Tuesday, 4 May 2010

Simulation platform (updated)

We developed a simulation platform for our robot swarm. The impressive characteristics of this platform consists of:
1. Robot: Physics-based model. Instead of using unicycle or point mass robot model, we developed a physics-based model that illustrates how the real robots act in the environment. Furthermore, we developed a sensor model for infrared beam to ensure that the robot can only communicate with other robots and detect objects if they are within their sensing and communication beam. This model is much more realistic to the robot design than many existing sensor models.
2. Control: Adaptive PID control. The control is developed to clarify how we control the real robots using adaptive PID control. This control can be selectively applied or not.
3. Swarming algorithms: 3 branches of swarm algorithms developed for simulation
a) Directional signal based swarm: The algorithm is based on directional signal. Using the algorithm, a robot will react to the first signal it perceives.
b) Signal intensity based swarm: The algorithm is based on signal intensity. Applying this algorithm, a robot will react to the signal intensity of its neighbours. There are two versions developed in the platform
c) Neural network based swarm: The algorithm is based on a signal processing of sensory inputs using a neural network.

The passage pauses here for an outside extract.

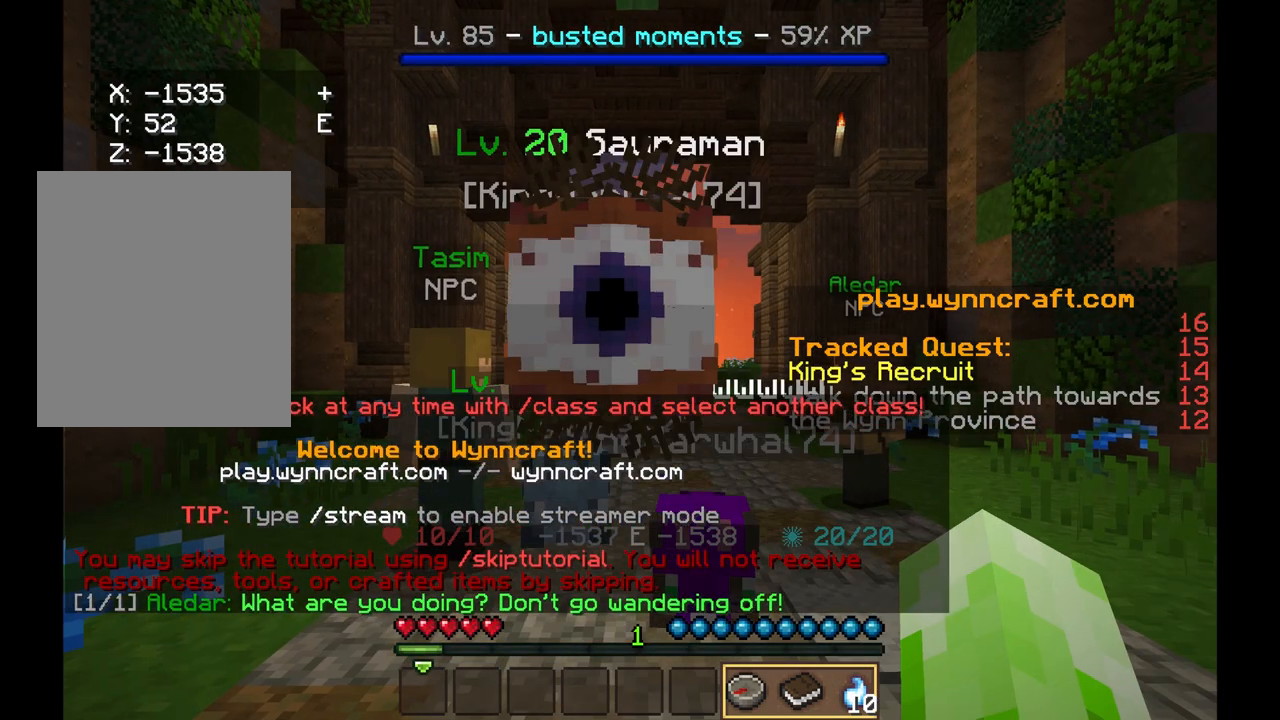
{"keys": [], "mouse": [], "events": []}
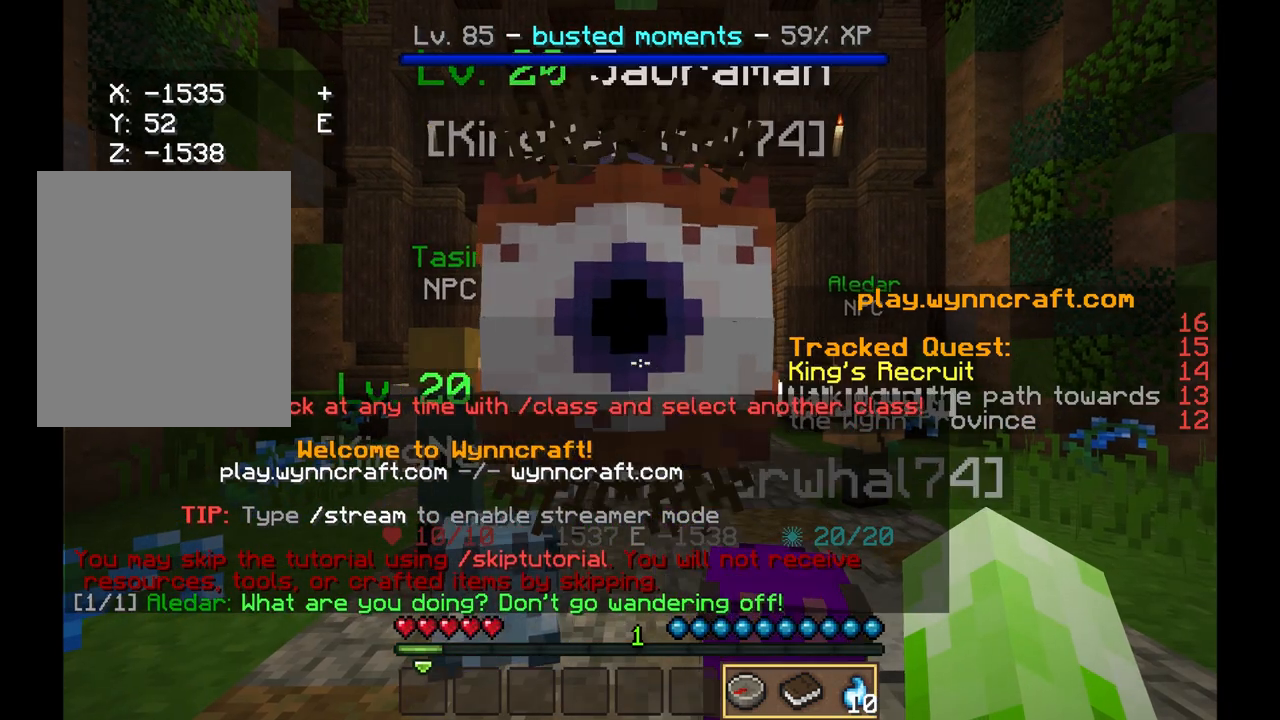
{"keys": ["w"], "mouse": [], "events": [[167, "w", "down"]]}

There are two versions developed in the platform

Here is the screenshot of this software platform.

A brief desciption of the functions of this platform:
- Number of robots can be added unlimitedly
- Five different algorithms are switched online
- The scenario can be pre-arranged with a set of user-defined obstacles
- The speed of robots can be online adjusted at all or on individual robots
- Functions of grouping and PID control can be online selected
- Kp, Ki, Kd of PID can be adjustable online
- Sensor beam of all robots or individual can be show on or off
- Noise to sensory reading is adjustable.
- Values of each sensor on the robots are visible
- Number of neighbouring robots are realtime checked and visibly shown.
- The sensor beam can be activated or disactivated online.
- The speed balance of diffirential motors are adjustable.
- Light source diameter is adjustable and blind pot between robots under light conditions are implemented
- Output of simulation in terms of robots' position and orientation are saved in plain text for post-process

The first video clip of our simulation platform (consisting of a only)

The second video clip of our simulation platform (consisting of a,b,c)

Swarm algorithms: Simulation and Real Implementation

One group of the lab has developed swarming behaviors based on neutral network. The algorithm is one of three algorithms they have developed their semester thesis: (1)directional signal based swarm, (2) signal intensity based swarm, and (3) neural network based swarm.
They developed algorithms on Simulation platform using Visual C++ and implemented the algorithms on our small-scale robots.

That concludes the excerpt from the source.